5. **Extract the presented token** from `Authorization: Bearer <token>` and pass it as `token`.
   Pass `Date.now()` as `now` and maintain `rateState` per the §4 recording contract.
6. **Call the guard before any model work.** On `allow === false`, return `verdict.status` with a
   generic body and **no** secret; do not proceed to the runtime. On `allow === true`, proceed.
7. **Emit no permissive CORS.** Never `Access-Control-Allow-Origin: *`; if any CORS header is
   emitted at all, set `Access-Control-Allow-Origin` to the **validated loopback origin only** and
   never reflect an arbitrary `Origin`. (Contrast `hub/bridge/server.mjs`, which defaults to
   `Access-Control-Allow-Origin: *` — that pattern MUST NOT be copied to the loopback endpoint.)
8. **Minimal logging.** Log admission decisions by `reason` code only; never log the token, JWT,
   `Authorization` header, `Origin`, or any note body (control §4.8).
9. **Ship its own 7-tier suite** for the bind/lifecycle layer (socket bind assertion, ephemeral-port
   randomness, keychain read/write, concurrent-connection handling) per gate §10 — the pure guard's
   suite does not absolve the listener of its own tests.

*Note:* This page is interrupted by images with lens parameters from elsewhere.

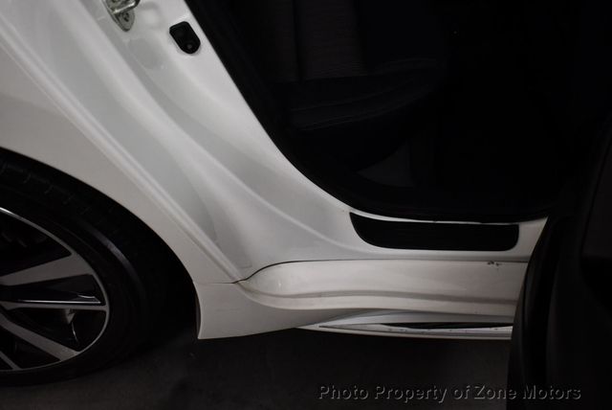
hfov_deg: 53.1
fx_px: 613
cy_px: 205
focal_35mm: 36
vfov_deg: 36.9
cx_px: 306
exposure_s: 1/250
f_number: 3.5
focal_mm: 18
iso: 800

Until that explicit Phase 5 gate is approved, **no socket is bound** and the gate's no-listener
prohibition remains in force.

---

## 7. Test obligations satisfied (gate §10, 7 tiers)

All under `test/companion-loopback-guard-*.test.mjs` (102 cases, all green):

| Tier | File | Focus |
| --- | --- | --- |
| Unit | `…-unit.test.mjs` | Each control in isolation; helpers (`parseHostHeader`, `constantTimeStringEqual`, rate helpers). |
| Integration | `…-integration.test.mjs` | Evaluation order under combined faults; rate-state lifecycle; brute-force bounding; budget-DoS prevention. |
| End-to-end | `…-e2e.test.mjs` | Realistic callers: companion UI, local CLI, cross-origin page, DNS-rebinding, stolen-token-still-blocked, full interleaved session. |
| Stress | `…-stress.test.mjs` | 100k wrong-token attempts (zero accidental allows); bounded window under 50k load; 10k-entry allowlist; pathological header bags. |
| Data-integrity | `…-data-integrity.test.mjs` | Determinism (10k identical calls); no input mutation; verdict shape; reason domain; env-independence. |
| Performance | `…-performance.test.mjs` | Sub-ms mean per-decision; 100k decisions < 2s; no super-linear blowup with window size. |
| **Security** | `…-security.test.mjs` | **Centerpiece:** missing/wrong token (constant-time, no length oracle); DNS-rebinding 403; cross-site 403; no wildcard CORS / no Origin reflection; rate-limit 429; no ambient authority; note-body-as-data; no secret in any output/reason/error; global fail-closed posture. |

---

## 8. Deferred (explicitly not Phase 2)

- The real listening socket, ephemeral-port allocation, and loopback bind — **Phase 5** behind an
  explicit gate (§6).
- OS-keychain read/write of the per-session token — Phase 3 (OAuth/keychain) / Phase 5.
- Downstream prompt construction that treats the note body strictly as data when building the model
  prompt — runtime phase (the guard guarantees the body never reaches the admission decision).
- Any change to OAuth client registration or scopes (gate "DOES NOT approve" list — unchanged).